Motorized "cars" have their place, most golfers would agree, but they shouldn't rule the fairways. On some courses they do, says Gold Digest, which recently warned that "walking golfers are becoming a vanishing breed in the United States."
Concerned about this trend, the Digest has advocated a return to golf's simplest pleasure -- the joy of hiking after one's ball, not, one hopes, to be found in the woods.
Such a call to action is in keeping with the population's current concern with physical fitness and energy. Beyond this, however, walking can have a positive effect on a course's tranquillity and a golfer's concentration.
In supporting this latter point, the Digest cites recent remarks made by Peter Haslam, the editor of Golf World, a sister publication in England. He is quoted as saying: "One thing I lamented while using a golf car in America was that between shots, while driving or being driven in the car, I found myself talking and being talked to. It tended to break my concentration on the game itself, which became almost incidental."

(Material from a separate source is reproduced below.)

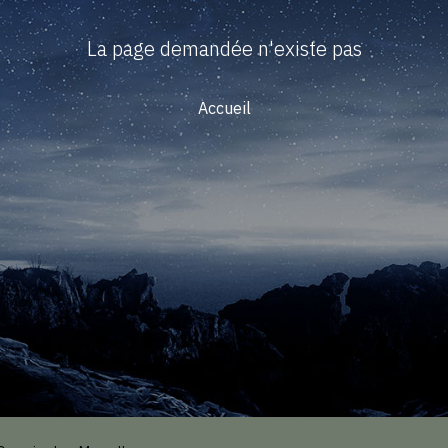
La page demandée n'existe pas
Accueil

Those who walk generally feel they're more attuned to the game's deliberate pace, which allows them time to plot their strategy between shots. Occasionally though, a golf car materializes from behind to hurry or disrupt those on foot.
The Digest is hardly blind to the value of cars, which permit more hot-weather play and quicker rounds, supply courses with an important source of rental revenue, and provide transportation for those who need it.
But convinced that walking needs a boost, the magazine encourages courses to establish separate times for workers only and to rent hand-pulled carts if the y don't already do so.